Carly Battistoni, University of Delaware
Alyssa Panitch, Purdue University
Currently available treatments for osteoarthritis (OA) are focused on mitigation of pain and do not address the underlying causes of the disease, and treatment attempts via a regenerative tissue engineering approach have yet to reach clinics. One major limitation of current in vitro testing of tissue-engineered constructs is that they are evaluated under ideal laboratory conditions that do not simulate the inflammatory, osteoarthritic environment. To address this limitation, this work explores an OA cytokine model of tumor necrosis factor-alpha (TNF-ɑ) and oncostatin M (OSM) that has previously been validated in literature in vitro (using explants) and in vivo. As mesenchymal stromal cells (MSCs) are commonly used in tissue-engineered constructs, they were used in pellet culture to validate this OA model in vitro for two weeks. Additionally, the individual contributions of TNF-α and OSM in the model were assessed. Three additional controls were evaluated: negative for chondrogenic differentiation, positive for chondrogenic differentiation, and interleukin 1 beta (IL-1β). All cytokine treatments (IL-1β, TNF-α, OSM, and OSM+TNF-α) were given chondrogenic growth factor (TGF-β3).

IL-1β, TNF-α, and OSM+TNF-α all produced a limited cartilage matrix (i.e., GAG and collagen production), whereas OSM alone did not limit production to the same extent. This observation was consistent with immunostaining of aggrecan and collagen: qualitatively less signal was present in IL-1β, TNF-α, and OSM+TNF-α groups. Similarly, these three treatment groups trended lower for Sox9 gene expression compared to positive controls. However, only OSM+TNF-α was statistically lower than positive. Additionally, only positive control pellets and OSM resulted in detectable aggrecan gene expression. IL-1β and OSM+TNF-α led to sustained levels of pro-inflammatory cytokine production, IL-6 and IL-8. However, OSM+TNF-α resulted in a more reproducible effect with less variation across samples. All cytokine treatments exhibited IL-6 gene expression, and OSM+TNF-α expression of IL-6 trended higher than other treatments. TNF-α increased both IL-6 and IL-8 production after one week, but the effect was not sustained as signal was not detectable after two weeks in culture. OSM did not result in detectable signal of IL-6 or IL-8 but did significantly increase MMP-13 gene and protein expression to a much greater extent than all other cytokine treatment groups. Negative and positive controls had no signal for any inflammatory markers in the media or gene expression. Smad7 immunostaining was more apparent in OSM treated samples.
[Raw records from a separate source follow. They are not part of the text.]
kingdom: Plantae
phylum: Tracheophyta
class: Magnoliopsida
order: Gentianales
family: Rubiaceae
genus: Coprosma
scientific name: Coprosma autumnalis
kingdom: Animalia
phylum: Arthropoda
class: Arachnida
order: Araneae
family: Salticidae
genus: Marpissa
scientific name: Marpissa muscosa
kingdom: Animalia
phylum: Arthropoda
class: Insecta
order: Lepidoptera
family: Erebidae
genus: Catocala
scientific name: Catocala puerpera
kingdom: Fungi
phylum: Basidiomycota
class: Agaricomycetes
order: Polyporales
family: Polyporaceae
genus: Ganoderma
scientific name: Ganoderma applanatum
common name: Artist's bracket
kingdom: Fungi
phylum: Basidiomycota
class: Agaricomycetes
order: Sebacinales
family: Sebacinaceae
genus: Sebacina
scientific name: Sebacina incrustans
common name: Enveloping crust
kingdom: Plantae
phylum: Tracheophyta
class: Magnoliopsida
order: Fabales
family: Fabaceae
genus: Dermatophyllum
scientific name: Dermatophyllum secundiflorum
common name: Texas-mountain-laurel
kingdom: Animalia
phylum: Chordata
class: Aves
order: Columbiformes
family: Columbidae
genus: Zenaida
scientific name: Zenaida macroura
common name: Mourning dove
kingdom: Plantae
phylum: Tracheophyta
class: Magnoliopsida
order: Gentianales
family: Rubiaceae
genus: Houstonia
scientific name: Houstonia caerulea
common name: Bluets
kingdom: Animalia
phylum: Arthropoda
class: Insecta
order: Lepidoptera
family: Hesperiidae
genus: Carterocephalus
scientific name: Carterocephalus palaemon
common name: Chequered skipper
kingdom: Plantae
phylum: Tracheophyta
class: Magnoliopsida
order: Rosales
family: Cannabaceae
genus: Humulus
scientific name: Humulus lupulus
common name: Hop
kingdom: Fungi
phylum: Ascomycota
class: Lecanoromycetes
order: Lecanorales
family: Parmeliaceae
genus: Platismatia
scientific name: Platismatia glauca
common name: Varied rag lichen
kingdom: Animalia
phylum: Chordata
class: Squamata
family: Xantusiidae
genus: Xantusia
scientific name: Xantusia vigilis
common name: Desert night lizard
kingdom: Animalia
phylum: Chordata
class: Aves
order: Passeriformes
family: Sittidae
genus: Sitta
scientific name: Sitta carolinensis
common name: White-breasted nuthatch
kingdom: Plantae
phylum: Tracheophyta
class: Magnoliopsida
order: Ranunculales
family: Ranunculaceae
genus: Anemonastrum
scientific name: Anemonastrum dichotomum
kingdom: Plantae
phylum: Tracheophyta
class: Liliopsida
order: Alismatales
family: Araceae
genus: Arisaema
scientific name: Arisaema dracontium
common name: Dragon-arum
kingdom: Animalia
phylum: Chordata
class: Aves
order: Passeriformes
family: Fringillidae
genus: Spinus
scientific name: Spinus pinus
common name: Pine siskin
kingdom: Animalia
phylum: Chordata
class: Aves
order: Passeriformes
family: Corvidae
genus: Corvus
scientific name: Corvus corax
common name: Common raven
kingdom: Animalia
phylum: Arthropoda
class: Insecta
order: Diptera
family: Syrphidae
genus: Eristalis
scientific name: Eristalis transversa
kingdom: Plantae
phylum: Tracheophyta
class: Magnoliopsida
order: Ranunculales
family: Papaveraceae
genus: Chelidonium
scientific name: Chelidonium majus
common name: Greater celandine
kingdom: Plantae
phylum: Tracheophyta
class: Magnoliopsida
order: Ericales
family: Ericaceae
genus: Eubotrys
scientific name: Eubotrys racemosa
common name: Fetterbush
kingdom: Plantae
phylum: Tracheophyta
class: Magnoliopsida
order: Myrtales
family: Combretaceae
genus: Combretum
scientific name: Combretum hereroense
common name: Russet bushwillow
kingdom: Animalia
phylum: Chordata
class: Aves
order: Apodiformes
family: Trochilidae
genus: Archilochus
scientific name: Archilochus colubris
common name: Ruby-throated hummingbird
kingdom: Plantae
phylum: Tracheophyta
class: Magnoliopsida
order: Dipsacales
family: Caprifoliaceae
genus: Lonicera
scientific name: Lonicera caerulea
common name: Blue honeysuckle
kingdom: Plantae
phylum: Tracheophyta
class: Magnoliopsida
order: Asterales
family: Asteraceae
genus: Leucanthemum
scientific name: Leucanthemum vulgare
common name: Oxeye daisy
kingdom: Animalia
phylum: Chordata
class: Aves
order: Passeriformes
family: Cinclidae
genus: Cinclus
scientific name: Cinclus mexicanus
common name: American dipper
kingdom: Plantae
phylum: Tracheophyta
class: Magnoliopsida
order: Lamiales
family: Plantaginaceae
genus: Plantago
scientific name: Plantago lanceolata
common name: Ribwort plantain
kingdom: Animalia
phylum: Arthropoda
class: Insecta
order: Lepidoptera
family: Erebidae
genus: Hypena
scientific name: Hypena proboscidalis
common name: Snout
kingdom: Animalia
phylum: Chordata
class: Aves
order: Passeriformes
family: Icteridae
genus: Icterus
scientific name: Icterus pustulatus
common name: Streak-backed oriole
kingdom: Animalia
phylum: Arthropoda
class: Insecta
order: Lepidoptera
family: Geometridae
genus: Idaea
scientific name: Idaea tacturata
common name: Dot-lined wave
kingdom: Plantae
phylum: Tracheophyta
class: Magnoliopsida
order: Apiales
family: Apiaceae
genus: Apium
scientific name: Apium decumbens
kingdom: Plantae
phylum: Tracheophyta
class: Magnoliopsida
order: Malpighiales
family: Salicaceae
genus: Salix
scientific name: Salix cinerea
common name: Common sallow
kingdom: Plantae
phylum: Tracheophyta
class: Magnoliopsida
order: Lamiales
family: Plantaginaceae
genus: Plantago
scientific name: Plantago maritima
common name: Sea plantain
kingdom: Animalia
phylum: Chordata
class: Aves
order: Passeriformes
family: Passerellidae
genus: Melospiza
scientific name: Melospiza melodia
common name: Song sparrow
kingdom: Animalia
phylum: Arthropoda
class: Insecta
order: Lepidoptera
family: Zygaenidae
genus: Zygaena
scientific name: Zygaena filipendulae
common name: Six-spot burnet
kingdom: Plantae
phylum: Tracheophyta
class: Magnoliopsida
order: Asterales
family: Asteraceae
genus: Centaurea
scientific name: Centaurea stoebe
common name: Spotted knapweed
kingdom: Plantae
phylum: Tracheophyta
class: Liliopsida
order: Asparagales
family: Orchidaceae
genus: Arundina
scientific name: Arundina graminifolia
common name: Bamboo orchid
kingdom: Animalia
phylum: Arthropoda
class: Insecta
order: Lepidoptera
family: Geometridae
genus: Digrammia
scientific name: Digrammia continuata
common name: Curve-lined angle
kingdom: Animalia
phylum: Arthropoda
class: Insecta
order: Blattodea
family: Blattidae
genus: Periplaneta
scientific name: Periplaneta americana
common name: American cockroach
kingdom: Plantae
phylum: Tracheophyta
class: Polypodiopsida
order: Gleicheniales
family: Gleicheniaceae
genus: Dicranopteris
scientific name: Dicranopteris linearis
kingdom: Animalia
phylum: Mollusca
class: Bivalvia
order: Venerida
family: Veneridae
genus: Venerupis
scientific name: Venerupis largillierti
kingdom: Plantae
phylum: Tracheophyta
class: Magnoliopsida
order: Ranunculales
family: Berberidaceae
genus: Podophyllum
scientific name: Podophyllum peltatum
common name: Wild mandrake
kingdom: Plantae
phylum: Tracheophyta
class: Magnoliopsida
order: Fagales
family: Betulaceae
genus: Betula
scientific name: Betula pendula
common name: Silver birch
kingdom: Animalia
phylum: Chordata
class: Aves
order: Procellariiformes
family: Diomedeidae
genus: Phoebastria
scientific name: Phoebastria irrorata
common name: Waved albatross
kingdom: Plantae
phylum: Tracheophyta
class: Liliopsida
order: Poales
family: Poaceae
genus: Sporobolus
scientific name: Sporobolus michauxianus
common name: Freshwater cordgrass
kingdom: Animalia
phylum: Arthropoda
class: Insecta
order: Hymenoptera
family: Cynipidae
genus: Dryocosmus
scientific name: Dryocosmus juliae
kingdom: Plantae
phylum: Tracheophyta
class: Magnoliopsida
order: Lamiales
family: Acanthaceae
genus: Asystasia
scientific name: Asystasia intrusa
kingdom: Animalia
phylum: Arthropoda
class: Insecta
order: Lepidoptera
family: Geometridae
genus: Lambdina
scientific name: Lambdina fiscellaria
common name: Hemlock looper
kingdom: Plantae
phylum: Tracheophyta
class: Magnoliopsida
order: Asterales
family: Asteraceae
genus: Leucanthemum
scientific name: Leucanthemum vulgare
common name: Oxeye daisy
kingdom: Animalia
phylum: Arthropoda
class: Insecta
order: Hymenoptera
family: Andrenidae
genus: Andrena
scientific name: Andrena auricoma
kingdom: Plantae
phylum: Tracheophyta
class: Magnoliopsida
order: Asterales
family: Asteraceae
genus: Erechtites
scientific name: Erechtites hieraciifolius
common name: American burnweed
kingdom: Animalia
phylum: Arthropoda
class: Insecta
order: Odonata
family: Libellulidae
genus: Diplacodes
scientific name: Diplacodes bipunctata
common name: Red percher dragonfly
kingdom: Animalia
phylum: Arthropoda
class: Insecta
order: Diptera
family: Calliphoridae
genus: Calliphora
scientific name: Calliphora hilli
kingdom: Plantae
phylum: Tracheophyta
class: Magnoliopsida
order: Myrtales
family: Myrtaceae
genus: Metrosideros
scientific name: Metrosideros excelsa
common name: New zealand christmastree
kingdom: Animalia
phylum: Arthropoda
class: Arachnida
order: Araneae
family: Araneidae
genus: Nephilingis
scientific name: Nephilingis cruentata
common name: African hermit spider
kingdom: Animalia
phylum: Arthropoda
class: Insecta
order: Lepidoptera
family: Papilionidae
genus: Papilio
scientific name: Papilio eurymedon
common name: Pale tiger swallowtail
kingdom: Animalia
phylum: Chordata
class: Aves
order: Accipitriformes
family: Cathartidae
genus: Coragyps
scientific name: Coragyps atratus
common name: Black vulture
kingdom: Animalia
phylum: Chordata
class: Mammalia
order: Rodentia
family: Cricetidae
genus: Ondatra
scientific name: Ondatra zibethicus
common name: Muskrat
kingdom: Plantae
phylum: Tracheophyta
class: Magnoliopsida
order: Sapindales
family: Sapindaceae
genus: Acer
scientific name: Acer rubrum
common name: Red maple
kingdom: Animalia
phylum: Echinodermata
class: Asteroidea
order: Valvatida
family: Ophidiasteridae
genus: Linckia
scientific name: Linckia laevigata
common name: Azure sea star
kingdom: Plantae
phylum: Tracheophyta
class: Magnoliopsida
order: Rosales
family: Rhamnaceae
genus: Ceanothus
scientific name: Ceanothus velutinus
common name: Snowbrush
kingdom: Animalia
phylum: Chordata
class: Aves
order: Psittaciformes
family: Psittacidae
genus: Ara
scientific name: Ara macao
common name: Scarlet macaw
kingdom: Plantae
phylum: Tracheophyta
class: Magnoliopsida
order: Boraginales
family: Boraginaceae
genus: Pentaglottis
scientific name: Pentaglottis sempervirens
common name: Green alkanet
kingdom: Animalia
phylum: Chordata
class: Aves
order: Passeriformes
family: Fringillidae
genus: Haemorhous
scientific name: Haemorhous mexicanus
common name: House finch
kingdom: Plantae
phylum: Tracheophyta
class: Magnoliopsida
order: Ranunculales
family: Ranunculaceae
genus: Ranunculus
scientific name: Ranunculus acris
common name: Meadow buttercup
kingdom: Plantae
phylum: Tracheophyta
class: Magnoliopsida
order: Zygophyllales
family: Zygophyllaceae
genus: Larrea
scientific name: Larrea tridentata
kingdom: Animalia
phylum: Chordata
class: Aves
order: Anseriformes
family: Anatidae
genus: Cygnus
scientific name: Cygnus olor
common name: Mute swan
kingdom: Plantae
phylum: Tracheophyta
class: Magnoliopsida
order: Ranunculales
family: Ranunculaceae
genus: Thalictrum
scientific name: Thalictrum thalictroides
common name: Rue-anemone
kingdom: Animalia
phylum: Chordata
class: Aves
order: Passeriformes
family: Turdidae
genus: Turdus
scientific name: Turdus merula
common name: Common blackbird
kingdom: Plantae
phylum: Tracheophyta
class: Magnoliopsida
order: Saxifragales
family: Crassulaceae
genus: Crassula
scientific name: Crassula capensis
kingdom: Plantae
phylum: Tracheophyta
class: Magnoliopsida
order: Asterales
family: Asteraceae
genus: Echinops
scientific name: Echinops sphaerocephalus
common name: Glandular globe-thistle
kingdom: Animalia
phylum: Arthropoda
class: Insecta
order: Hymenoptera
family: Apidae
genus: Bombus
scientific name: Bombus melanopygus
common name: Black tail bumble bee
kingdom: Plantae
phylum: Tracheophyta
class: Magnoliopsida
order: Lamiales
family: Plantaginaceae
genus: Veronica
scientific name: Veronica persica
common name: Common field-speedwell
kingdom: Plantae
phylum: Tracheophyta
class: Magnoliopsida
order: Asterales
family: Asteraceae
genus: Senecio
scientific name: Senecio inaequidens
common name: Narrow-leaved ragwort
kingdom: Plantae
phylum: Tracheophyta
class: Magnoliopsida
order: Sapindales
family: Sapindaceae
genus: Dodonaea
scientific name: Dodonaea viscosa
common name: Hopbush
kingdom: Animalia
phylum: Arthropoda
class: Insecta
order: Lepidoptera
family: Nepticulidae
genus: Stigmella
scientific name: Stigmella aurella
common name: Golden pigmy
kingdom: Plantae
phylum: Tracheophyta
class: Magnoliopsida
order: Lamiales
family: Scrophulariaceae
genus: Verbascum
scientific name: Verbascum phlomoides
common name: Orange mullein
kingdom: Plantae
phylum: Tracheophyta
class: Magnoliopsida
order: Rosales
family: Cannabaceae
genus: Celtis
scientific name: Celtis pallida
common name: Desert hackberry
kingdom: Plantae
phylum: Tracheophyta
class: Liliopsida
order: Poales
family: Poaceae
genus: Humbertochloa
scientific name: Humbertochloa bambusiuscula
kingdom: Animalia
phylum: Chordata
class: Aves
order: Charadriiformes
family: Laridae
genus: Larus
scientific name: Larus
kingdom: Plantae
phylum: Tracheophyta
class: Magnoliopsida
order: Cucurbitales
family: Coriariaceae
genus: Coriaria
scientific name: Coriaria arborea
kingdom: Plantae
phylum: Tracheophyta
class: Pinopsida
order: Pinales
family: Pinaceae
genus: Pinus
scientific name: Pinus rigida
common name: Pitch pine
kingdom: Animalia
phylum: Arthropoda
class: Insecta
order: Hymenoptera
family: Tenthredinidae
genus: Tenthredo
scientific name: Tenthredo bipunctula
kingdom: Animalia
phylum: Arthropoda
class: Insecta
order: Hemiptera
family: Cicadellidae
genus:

Taken together, this work highlights that current in vitro models only capture certain OA disease outputs (e.g., IL-6, MMP-13 production) and that outputs vary depending on the environment. Here, the combination of OSM+TNF-α for assessment of treatments with MSCs in vitro captured various aspects of the osteoarthritic diseased state. OSM+TNF-α captured the significant downregulation of pro-cartilage formation genes (SOX9 and aggrecan) while also showing the elevated inflammatory response. Future tissue engineered constructs should be evaluated in the OSM+TNF-α mimic of the osteoarthritic environment to allow for more clinically relevant testing of these constructs.